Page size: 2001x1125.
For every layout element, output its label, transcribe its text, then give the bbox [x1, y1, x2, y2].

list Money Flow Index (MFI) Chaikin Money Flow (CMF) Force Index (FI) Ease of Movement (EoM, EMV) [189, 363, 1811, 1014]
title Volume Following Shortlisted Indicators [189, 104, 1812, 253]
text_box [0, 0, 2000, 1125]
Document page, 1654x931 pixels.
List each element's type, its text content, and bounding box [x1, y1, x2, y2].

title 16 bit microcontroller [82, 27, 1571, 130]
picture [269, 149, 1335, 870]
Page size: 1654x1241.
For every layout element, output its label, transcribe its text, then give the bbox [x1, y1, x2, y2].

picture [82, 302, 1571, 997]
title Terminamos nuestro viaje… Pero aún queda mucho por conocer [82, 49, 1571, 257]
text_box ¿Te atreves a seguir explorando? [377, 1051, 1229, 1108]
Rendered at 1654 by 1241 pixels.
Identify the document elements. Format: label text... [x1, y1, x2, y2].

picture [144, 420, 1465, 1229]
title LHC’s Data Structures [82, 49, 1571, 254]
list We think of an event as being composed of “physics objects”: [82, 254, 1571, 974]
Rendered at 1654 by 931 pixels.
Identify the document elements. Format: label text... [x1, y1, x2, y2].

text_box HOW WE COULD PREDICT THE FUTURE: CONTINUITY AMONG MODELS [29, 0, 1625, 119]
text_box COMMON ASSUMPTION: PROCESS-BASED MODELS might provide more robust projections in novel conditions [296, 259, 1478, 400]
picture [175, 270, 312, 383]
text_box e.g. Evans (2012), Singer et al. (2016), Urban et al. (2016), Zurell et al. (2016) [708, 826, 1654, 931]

→ **Task description**
Print all of the rows above again, character for character, with nothing changed.

→ **Task answer**
Page size: 2001x1125.
For every layout element, output its label, transcribe its text, then give the bbox [x1, y1, x2, y2].

list Money Flow Index (MFI) Chaikin Money Flow (CMF) Force Index (FI) Ease of Movement (EoM, EMV) [189, 363, 1811, 1014]
title Volume Following Shortlisted Indicators [189, 104, 1812, 253]
text_box [0, 0, 2000, 1125]
Document page, 1654x931 pixels.
List each element's type, its text content, and bounding box [x1, y1, x2, y2].

title 16 bit microcontroller [82, 27, 1571, 130]
picture [269, 149, 1335, 870]
Page size: 1654x1241.
For every layout element, output its label, transcribe its text, then give the bbox [x1, y1, x2, y2].

picture [82, 302, 1571, 997]
title Terminamos nuestro viaje… Pero aún queda mucho por conocer [82, 49, 1571, 257]
text_box ¿Te atreves a seguir explorando? [377, 1051, 1229, 1108]
Rendered at 1654 by 1241 pixels.
Identify the document elements. Format: label text... [x1, y1, x2, y2].

picture [144, 420, 1465, 1229]
title LHC’s Data Structures [82, 49, 1571, 254]
list We think of an event as being composed of “physics objects”: [82, 254, 1571, 974]
Rendered at 1654 by 931 pixels.
Identify the document elements. Format: label text... [x1, y1, x2, y2].

text_box HOW WE COULD PREDICT THE FUTURE: CONTINUITY AMONG MODELS [29, 0, 1625, 119]
text_box COMMON ASSUMPTION: PROCESS-BASED MODELS might provide more robust projections in novel conditions [296, 259, 1478, 400]
picture [175, 270, 312, 383]
text_box e.g. Evans (2012), Singer et al. (2016), Urban et al. (2016), Zurell et al. (2016) [708, 826, 1654, 931]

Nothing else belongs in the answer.